__Document segment__:
Bruce Schneier, a security expert, and many others keep saying that people should get smarter about solving problems like terrorism. Instead of focusing on and defending against what terrorists did last time, or against particular threats, we should focus on other things, the root causes of terrorism. As Schneier says in his most recent Crypto-Gram mailing list:

I would also like to urge everyone not to get wrapped up in the particulars of the terrorist tactics. We need to resist the urge to react against the particulars of this particular terrorist plot, and to keep focused on the terrorists’ goals. Spending billions to defend our trains and buses at the expense of other counterterrorist measures makes no sense. Terrorists are out to cause terror, and they don’t care if they bomb trains, buses, shopping malls, theaters, stadiums, schools, markets, restaurants, discos,
or any other collection of 100-plus people in a small space. There are simply too many targets to defend, and we need to think more intelligently than simply protecting the particular targets the terrorists attacked last week.

Smart counterterrorism focuses on the terrorists and their funding — stopping plots regardless of their targets — and emergency response that limits their damage.

But sadly, even he has it wrong. He does have the insight of having to fight the root causes, but his definition of the root causes is totally wrong. The root causes are not the terrorists and their funding. Taking care of those will not help one bit.

Others think we lack “Protective Imagination”:

In these and other ways today following the London bombings, the majority of security attention has been directed at mass transit. However, while we can’t protect everything against every form of attack, our American responses remain conventional and predictable — just as we did after the Madrid train bombings in 2004 and today’s events in London, we continue to respond in ways designed to “prevent the last attack.”

In other words, we are demonstrating a lack of protective imagination.

__Records__:

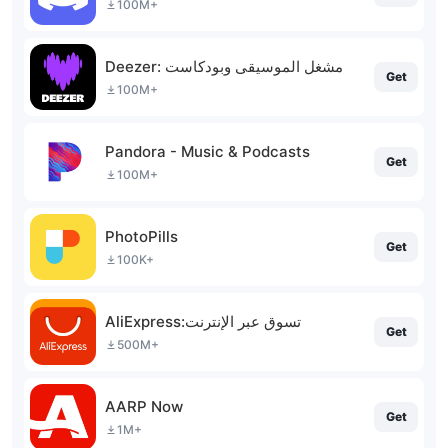
100M+
Deezer: مشغل الموسيقى وبودكاست
Get
100M+
Pandora - Music & Podcasts
Get
100M+
PhotoPills
Get
100K+
AliExpress:تسوق عبر الإنترنت
Get
500M+
AARP Now
Get
1M+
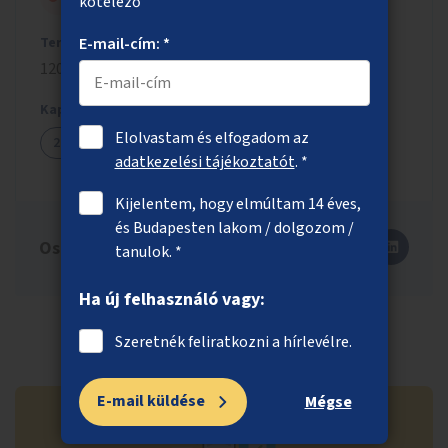
kötelező
Tervezett költség
E-mail-cím: *
120 millió Ft
Kapcsolódó ötletek
Elolvastam és elfogadom az
2759
2859
3416
adatkezelési tájékoztatót
. *
Kijelentem, hogy elmúltam 14 éves,
és Budapesten lakom / dolgozom /
Oszd meg másokkal is!
tanulok. *
Ha új felhasználó vagy:
Szeretnék feliratkozni a hírlevélre.
E-mail küldése
Mégse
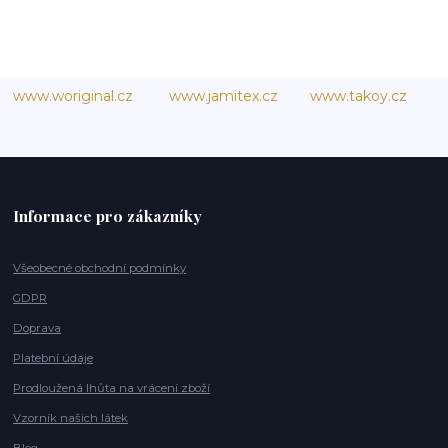
www.woriginal.cz
www.jamitex.cz
www.takoy.cz
Informace pro zákazníky
Všeobecné obchodní podmínky
GDPR
Doprava
Platební údaje
Prodloužená lhůta na vrácení zboží
Vzorník našich látek
Blog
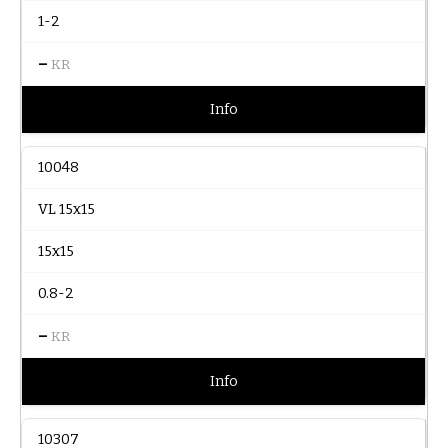
1-2
–
KR
Info
10048
VL 15x15
15x15
0.8-2
–
KR
Info
10307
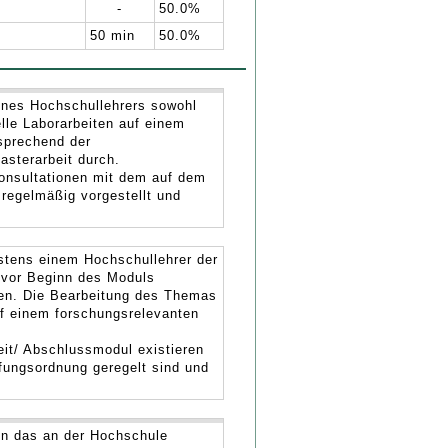
-
50.0%
50 min
50.0%
ines Hochschullehrers sowohl
lle Laborarbeiten auf einem
sprechend der
asterarbeit durch.
onsultationen mit dem auf dem
 regelmäßig vorgestellt und
estens einem Hochschullehrer der
vor Beginn des Moduls
en. Die Bearbeitung des Themas
uf einem forschungsrelevanten
it/ Abschlussmodul existieren
üfungsordnung geregelt sind und
den das an der Hochschule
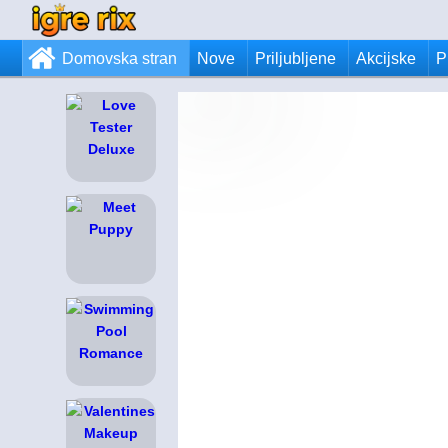
Domovska stran
Nove
Priljubljene
Akcijske
P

__Directions__: Please reproduce the portion of the counterterrorism passage that opens with the words containing "In these and" and closes with "of protective imagination.".

__Response below__:
In these and other ways today following the London bombings, the majority of security attention has been directed at mass transit. However, while we can’t protect everything against every form of attack, our American responses remain conventional and predictable — just as we did after the Madrid train bombings in 2004 and today’s events in London, we continue to respond in ways designed to “prevent the last attack.”

In other words, we are demonstrating a lack of protective imagination.